### PROBLEM:
Set down all of the entries exactly, leaving nothing out.

BEGIN

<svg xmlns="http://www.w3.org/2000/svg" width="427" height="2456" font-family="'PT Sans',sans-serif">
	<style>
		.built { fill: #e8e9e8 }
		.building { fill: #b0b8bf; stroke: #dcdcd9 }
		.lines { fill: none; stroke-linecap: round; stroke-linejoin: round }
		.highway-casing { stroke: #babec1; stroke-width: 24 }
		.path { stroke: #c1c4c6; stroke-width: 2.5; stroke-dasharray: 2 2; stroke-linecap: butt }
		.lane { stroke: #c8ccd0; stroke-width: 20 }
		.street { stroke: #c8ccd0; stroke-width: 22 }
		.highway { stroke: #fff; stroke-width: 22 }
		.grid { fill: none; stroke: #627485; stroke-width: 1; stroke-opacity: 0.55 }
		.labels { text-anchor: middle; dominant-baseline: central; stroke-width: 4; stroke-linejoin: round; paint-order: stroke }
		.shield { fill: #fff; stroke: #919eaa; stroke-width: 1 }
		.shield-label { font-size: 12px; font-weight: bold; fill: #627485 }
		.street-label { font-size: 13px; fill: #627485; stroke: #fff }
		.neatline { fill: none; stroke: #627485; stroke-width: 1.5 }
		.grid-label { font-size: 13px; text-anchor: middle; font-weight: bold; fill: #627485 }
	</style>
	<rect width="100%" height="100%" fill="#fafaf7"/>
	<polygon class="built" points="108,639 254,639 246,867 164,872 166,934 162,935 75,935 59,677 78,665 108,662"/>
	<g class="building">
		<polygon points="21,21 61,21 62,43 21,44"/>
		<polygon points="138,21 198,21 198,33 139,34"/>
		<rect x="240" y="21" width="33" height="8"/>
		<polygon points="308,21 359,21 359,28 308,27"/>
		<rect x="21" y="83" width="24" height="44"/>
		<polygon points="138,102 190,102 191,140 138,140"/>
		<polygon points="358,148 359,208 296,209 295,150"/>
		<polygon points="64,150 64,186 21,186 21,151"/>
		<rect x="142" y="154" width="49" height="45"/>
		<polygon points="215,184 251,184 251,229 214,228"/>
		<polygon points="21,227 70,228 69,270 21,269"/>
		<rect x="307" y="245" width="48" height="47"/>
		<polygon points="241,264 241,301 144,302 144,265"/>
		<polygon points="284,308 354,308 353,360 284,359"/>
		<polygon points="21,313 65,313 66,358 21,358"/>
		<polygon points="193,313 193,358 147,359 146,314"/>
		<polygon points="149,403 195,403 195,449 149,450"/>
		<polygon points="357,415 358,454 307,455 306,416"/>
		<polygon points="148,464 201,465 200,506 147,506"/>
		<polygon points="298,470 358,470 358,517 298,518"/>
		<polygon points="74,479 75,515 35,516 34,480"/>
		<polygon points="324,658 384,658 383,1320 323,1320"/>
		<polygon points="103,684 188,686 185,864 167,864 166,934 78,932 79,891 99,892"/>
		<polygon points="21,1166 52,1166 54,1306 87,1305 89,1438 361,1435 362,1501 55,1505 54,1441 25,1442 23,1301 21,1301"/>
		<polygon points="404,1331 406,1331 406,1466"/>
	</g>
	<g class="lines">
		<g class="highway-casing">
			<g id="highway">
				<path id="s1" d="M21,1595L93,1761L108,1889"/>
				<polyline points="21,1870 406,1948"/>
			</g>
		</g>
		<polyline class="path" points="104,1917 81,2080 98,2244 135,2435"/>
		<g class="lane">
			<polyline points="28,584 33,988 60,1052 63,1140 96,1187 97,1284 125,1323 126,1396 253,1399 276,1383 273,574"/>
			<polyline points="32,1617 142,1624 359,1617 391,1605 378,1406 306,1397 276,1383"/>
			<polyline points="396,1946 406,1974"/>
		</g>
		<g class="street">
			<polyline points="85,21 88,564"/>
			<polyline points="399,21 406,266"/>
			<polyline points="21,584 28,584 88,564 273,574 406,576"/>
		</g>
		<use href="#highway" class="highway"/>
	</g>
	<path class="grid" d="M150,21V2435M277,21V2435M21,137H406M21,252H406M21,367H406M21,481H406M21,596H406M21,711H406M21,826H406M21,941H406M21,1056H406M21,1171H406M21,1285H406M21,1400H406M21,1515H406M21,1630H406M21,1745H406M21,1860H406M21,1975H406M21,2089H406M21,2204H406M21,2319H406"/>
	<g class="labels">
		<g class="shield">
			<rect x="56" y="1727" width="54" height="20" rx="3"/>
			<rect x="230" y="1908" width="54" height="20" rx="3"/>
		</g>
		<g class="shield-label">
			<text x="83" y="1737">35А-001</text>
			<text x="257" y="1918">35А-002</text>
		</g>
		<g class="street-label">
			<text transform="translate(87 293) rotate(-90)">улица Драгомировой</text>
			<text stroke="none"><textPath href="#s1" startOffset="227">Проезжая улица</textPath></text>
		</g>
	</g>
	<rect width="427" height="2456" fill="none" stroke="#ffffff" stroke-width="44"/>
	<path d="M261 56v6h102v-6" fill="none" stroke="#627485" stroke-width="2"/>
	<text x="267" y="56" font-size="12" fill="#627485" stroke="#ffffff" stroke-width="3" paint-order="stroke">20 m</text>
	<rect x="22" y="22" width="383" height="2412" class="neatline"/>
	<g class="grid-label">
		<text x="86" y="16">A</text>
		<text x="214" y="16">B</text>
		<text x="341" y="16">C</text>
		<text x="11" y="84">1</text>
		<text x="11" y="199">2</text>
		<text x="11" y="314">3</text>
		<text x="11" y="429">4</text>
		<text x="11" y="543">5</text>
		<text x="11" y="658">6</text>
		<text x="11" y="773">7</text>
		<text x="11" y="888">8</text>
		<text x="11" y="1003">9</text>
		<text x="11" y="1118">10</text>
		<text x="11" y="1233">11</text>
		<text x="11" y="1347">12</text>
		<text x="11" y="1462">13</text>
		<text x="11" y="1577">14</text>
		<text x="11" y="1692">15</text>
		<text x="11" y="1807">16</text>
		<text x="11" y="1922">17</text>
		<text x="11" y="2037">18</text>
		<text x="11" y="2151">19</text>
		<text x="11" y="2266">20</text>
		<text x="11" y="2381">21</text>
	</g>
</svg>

END

### RESULT OF THIS EXERCISE:
<svg xmlns="http://www.w3.org/2000/svg" width="427" height="2456" font-family="'PT Sans',sans-serif">
	<style>
		.built { fill: #e8e9e8 }
		.building { fill: #b0b8bf; stroke: #dcdcd9 }
		.lines { fill: none; stroke-linecap: round; stroke-linejoin: round }
		.highway-casing { stroke: #babec1; stroke-width: 24 }
		.path { stroke: #c1c4c6; stroke-width: 2.5; stroke-dasharray: 2 2; stroke-linecap: butt }
		.lane { stroke: #c8ccd0; stroke-width: 20 }
		.street { stroke: #c8ccd0; stroke-width: 22 }
		.highway { stroke: #fff; stroke-width: 22 }
		.grid { fill: none; stroke: #627485; stroke-width: 1; stroke-opacity: 0.55 }
		.labels { text-anchor: middle; dominant-baseline: central; stroke-width: 4; stroke-linejoin: round; paint-order: stroke }
		.shield { fill: #fff; stroke: #919eaa; stroke-width: 1 }
		.shield-label { font-size: 12px; font-weight: bold; fill: #627485 }
		.street-label { font-size: 13px; fill: #627485; stroke: #fff }
		.neatline { fill: none; stroke: #627485; stroke-width: 1.5 }
		.grid-label { font-size: 13px; text-anchor: middle; font-weight: bold; fill: #627485 }
	</style>
	<rect width="100%" height="100%" fill="#fafaf7"/>
	<polygon class="built" points="108,639 254,639 246,867 164,872 166,934 162,935 75,935 59,677 78,665 108,662"/>
	<g class="building">
		<polygon points="21,21 61,21 62,43 21,44"/>
		<polygon points="138,21 198,21 198,33 139,34"/>
		<rect x="240" y="21" width="33" height="8"/>
		<polygon points="308,21 359,21 359,28 308,27"/>
		<rect x="21" y="83" width="24" height="44"/>
		<polygon points="138,102 190,102 191,140 138,140"/>
		<polygon points="358,148 359,208 296,209 295,150"/>
		<polygon points="64,150 64,186 21,186 21,151"/>
		<rect x="142" y="154" width="49" height="45"/>
		<polygon points="215,184 251,184 251,229 214,228"/>
		<polygon points="21,227 70,228 69,270 21,269"/>
		<rect x="307" y="245" width="48" height="47"/>
		<polygon points="241,264 241,301 144,302 144,265"/>
		<polygon points="284,308 354,308 353,360 284,359"/>
		<polygon points="21,313 65,313 66,358 21,358"/>
		<polygon points="193,313 193,358 147,359 146,314"/>
		<polygon points="149,403 195,403 195,449 149,450"/>
		<polygon points="357,415 358,454 307,455 306,416"/>
		<polygon points="148,464 201,465 200,506 147,506"/>
		<polygon points="298,470 358,470 358,517 298,518"/>
		<polygon points="74,479 75,515 35,516 34,480"/>
		<polygon points="324,658 384,658 383,1320 323,1320"/>
		<polygon points="103,684 188,686 185,864 167,864 166,934 78,932 79,891 99,892"/>
		<polygon points="21,1166 52,1166 54,1306 87,1305 89,1438 361,1435 362,1501 55,1505 54,1441 25,1442 23,1301 21,1301"/>
		<polygon points="404,1331 406,1331 406,1466"/>
	</g>
	<g class="lines">
		<g class="highway-casing">
			<g id="highway">
				<path id="s1" d="M21,1595L93,1761L108,1889"/>
				<polyline points="21,1870 406,1948"/>
			</g>
		</g>
		<polyline class="path" points="104,1917 81,2080 98,2244 135,2435"/>
		<g class="lane">
			<polyline points="28,584 33,988 60,1052 63,1140 96,1187 97,1284 125,1323 126,1396 253,1399 276,1383 273,574"/>
			<polyline points="32,1617 142,1624 359,1617 391,1605 378,1406 306,1397 276,1383"/>
			<polyline points="396,1946 406,1974"/>
		</g>
		<g class="street">
			<polyline points="85,21 88,564"/>
			<polyline points="399,21 406,266"/>
			<polyline points="21,584 28,584 88,564 273,574 406,576"/>
		</g>
		<use href="#highway" class="highway"/>
	</g>
	<path class="grid" d="M150,21V2435M277,21V2435M21,137H406M21,252H406M21,367H406M21,481H406M21,596H406M21,711H406M21,826H406M21,941H406M21,1056H406M21,1171H406M21,1285H406M21,1400H406M21,1515H406M21,1630H406M21,1745H406M21,1860H406M21,1975H406M21,2089H406M21,2204H406M21,2319H406"/>
	<g class="labels">
		<g class="shield">
			<rect x="56" y="1727" width="54" height="20" rx="3"/>
			<rect x="230" y="1908" width="54" height="20" rx="3"/>
		</g>
		<g class="shield-label">
			<text x="83" y="1737">35А-001</text>
			<text x="257" y="1918">35А-002</text>
		</g>
		<g class="street-label">
			<text transform="translate(87 293) rotate(-90)">улица Драгомировой</text>
			<text stroke="none"><textPath href="#s1" startOffset="227">Проезжая улица</textPath></text>
		</g>
	</g>
	<rect width="427" height="2456" fill="none" stroke="#ffffff" stroke-width="44"/>
	<path d="M261 56v6h102v-6" fill="none" stroke="#627485" stroke-width="2"/>
	<text x="267" y="56" font-size="12" fill="#627485" stroke="#ffffff" stroke-width="3" paint-order="stroke">20 m</text>
	<rect x="22" y="22" width="383" height="2412" class="neatline"/>
	<g class="grid-label">
		<text x="86" y="16">A</text>
		<text x="214" y="16">B</text>
		<text x="341" y="16">C</text>
		<text x="11" y="84">1</text>
		<text x="11" y="199">2</text>
		<text x="11" y="314">3</text>
		<text x="11" y="429">4</text>
		<text x="11" y="543">5</text>
		<text x="11" y="658">6</text>
		<text x="11" y="773">7</text>
		<text x="11" y="888">8</text>
		<text x="11" y="1003">9</text>
		<text x="11" y="1118">10</text>
		<text x="11" y="1233">11</text>
		<text x="11" y="1347">12</text>
		<text x="11" y="1462">13</text>
		<text x="11" y="1577">14</text>
		<text x="11" y="1692">15</text>
		<text x="11" y="1807">16</text>
		<text x="11" y="1922">17</text>
		<text x="11" y="2037">18</text>
		<text x="11" y="2151">19</text>
		<text x="11" y="2266">20</text>
		<text x="11" y="2381">21</text>
	</g>
</svg>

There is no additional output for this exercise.